To understand what’s going on, you need to see error message. I used stotkis build before and some scripts out of the box copy stdout to file for logging. Unfortunately it suppresses stderr stream.
To work around this, run the chia_plot.exe with only necessary parameters and direct stderr into stdout like so:
command 2>&1
If you discover an error saying something like “core dumped”, you are out of memory and script crashes
I saw stuff like this happen frequently in Windows, I switched to Linux and it happened less but still occurred a few times.
One thing that seemed to help (no clue why) was to not use the “finaldir” arg for mad max, and just use a separate background rsync script to move the plot at the end to the final location.
my suspicion for this kind of stuff is generally a hardware failure somewhere but without error messages its not really easy to know for sure.
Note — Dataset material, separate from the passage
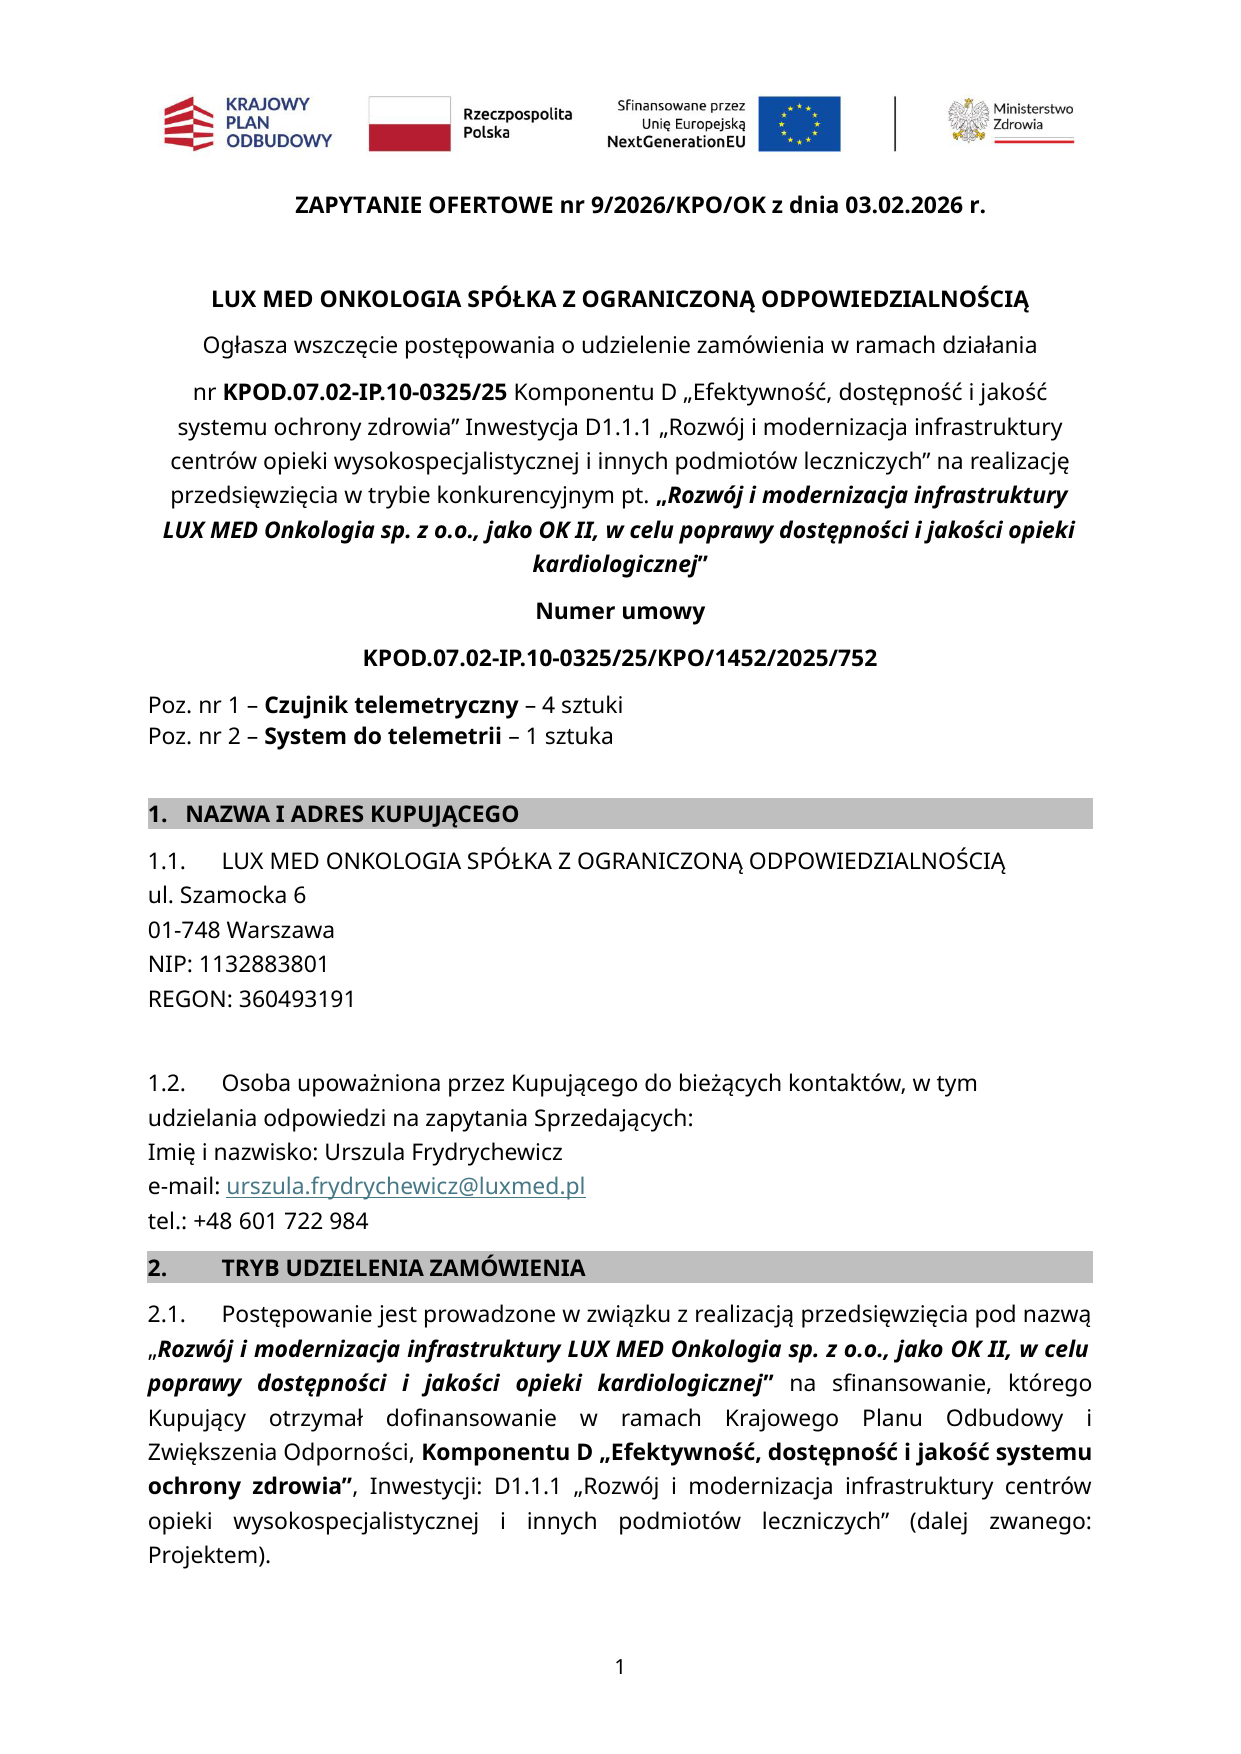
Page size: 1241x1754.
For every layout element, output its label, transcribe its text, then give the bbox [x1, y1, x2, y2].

But in general, after I found something like this had happened, if I poked around and investigated the temp1/temp2 drives, I would find that one or both of them had gone unresponsive, would vanish from disk manager and/or File Explorer, etc., basically needed a reboot (sometimes two) to get things to start working again.
it happened a lot less for me in Ubuntu so maybe consider trying that as well
My friend has the same CPU as me, but he is also using a RAM disk.
He has been using the same command line as above with (32 threads) over 10.000 plots without any problem.
I think it’s because of my D:\ NVME (2 TB) or F:\ SATA (16 TB) drive.
They are also a lot slower than my E:\ NVMe (4 TB) and G:\ SATA (16 TB)
When I plot in the Chia GUI. 7 plots (2 TB NVMe) and 8 plots (4 TB NVMe) at the same time.
My 4 TB NVMe is always faster, where it takes a lot of time at 100% for my 2 TB NVMe to be finish.
From alot of what I’ve seen mm can stop for a cpl of reasons.
Commonly nvme temps or bad ram.
Even if you test the ram and it passes, it can still cause issues.